* What you are asked to do: Lines outside the range are not wanted. Give again exactly the lines between the line holding "13: (1043, 513)" and the line holding "38: (1018, 455)", inclusive, from the listing below.

* Source records:

━━━━━━━━━━━━━━━━

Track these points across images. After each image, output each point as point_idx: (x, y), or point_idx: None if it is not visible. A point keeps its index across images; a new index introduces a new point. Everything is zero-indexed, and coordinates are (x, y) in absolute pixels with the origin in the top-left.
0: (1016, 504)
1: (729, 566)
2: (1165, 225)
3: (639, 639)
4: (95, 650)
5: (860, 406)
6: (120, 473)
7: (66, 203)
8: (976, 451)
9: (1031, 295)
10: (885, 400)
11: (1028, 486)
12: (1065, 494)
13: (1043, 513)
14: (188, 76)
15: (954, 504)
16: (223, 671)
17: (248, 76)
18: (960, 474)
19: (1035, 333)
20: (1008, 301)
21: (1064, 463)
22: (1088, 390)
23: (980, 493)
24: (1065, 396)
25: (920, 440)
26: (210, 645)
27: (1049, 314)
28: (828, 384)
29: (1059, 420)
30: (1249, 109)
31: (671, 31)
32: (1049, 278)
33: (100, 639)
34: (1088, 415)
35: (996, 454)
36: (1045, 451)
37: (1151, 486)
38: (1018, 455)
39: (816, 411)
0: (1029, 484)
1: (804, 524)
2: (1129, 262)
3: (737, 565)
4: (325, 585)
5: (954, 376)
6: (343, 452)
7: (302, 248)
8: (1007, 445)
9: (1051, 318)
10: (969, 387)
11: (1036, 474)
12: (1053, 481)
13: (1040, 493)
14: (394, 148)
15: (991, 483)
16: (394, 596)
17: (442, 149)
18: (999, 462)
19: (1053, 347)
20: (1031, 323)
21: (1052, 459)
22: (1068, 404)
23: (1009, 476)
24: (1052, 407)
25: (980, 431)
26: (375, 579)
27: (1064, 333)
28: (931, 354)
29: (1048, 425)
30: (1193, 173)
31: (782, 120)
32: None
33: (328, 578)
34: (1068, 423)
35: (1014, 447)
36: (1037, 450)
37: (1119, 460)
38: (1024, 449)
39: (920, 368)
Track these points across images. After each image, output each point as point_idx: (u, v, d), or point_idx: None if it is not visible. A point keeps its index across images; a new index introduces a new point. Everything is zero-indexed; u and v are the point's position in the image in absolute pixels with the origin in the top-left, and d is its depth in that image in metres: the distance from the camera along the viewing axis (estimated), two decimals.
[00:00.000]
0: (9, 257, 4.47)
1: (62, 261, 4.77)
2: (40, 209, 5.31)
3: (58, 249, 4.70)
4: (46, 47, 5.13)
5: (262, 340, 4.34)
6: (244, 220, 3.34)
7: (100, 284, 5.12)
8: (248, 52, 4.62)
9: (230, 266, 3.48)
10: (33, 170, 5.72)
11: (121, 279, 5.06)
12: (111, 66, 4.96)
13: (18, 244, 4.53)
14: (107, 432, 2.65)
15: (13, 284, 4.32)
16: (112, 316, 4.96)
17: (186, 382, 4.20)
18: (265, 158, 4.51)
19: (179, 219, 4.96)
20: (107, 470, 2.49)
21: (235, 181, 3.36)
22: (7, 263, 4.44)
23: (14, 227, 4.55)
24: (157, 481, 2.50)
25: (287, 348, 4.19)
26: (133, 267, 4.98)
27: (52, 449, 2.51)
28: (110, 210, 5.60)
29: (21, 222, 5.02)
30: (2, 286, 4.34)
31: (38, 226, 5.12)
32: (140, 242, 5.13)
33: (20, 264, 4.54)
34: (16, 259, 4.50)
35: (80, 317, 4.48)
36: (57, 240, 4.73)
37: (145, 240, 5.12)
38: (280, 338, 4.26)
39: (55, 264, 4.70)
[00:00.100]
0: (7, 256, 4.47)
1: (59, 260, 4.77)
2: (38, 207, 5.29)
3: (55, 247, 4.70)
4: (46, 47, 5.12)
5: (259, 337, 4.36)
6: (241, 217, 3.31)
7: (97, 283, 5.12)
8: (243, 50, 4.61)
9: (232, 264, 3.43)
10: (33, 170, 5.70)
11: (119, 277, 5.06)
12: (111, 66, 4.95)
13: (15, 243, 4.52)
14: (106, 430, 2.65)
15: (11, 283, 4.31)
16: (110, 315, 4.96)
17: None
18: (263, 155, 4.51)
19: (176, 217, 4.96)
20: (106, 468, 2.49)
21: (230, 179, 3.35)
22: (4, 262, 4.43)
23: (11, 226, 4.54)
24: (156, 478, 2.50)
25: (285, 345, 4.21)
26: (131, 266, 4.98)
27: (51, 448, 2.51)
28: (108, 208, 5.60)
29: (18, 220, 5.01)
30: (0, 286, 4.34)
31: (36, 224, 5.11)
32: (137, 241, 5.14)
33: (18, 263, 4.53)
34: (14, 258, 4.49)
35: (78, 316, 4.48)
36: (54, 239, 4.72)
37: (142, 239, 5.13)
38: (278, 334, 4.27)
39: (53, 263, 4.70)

━━━━━━━━━━━━━━━━

* Answer to this problem:
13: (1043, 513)
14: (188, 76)
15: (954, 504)
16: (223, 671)
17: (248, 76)
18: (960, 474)
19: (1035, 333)
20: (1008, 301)
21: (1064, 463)
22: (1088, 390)
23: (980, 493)
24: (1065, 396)
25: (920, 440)
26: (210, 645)
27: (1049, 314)
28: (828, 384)
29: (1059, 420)
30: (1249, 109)
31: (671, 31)
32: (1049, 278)
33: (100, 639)
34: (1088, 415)
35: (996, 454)
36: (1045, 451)
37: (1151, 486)
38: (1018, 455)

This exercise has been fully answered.